## Problem
Nothing other than the lines from the one containing "2: (199, 24, 435.67)" through the close of the entries below should be printed, each exactly.

=====

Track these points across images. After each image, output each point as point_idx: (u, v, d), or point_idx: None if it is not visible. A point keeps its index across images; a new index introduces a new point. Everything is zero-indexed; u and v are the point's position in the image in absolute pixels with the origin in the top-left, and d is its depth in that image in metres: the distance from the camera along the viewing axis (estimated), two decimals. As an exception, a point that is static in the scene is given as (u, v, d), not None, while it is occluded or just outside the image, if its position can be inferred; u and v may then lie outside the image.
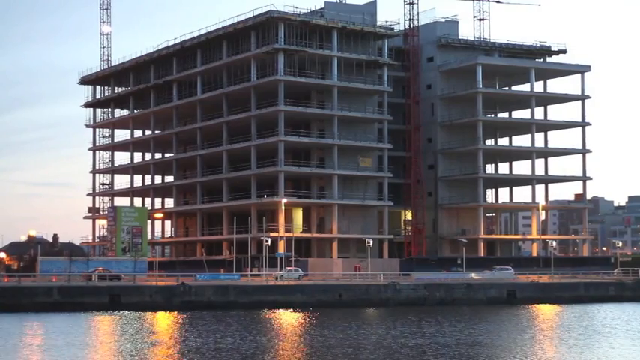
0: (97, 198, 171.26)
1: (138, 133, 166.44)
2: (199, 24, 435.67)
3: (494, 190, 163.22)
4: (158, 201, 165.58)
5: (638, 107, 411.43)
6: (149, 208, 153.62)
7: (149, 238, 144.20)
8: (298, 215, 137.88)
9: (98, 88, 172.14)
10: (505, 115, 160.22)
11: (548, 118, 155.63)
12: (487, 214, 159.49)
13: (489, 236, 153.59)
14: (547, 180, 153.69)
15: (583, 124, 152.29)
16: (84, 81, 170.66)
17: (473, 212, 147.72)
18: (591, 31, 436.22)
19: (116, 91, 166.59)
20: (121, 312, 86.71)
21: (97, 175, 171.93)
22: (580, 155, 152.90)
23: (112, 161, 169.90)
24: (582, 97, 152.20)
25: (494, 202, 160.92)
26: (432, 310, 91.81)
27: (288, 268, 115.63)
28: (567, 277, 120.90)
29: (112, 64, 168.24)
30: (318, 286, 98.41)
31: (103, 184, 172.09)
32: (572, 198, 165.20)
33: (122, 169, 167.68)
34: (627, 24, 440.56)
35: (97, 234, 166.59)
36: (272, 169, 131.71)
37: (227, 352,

=====

## Solution to the problem
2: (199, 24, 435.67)
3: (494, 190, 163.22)
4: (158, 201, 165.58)
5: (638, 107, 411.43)
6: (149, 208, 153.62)
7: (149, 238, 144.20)
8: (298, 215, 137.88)
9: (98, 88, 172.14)
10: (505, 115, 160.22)
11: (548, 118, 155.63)
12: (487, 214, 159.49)
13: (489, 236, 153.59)
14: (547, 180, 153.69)
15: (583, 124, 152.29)
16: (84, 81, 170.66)
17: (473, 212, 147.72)
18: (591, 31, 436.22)
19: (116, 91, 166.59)
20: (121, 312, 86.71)
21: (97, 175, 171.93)
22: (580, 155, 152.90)
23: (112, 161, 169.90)
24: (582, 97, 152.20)
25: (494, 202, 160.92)
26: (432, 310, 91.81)
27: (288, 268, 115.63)
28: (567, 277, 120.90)
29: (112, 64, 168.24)
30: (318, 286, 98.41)
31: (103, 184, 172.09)
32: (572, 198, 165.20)
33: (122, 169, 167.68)
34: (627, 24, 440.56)
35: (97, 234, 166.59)
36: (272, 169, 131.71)
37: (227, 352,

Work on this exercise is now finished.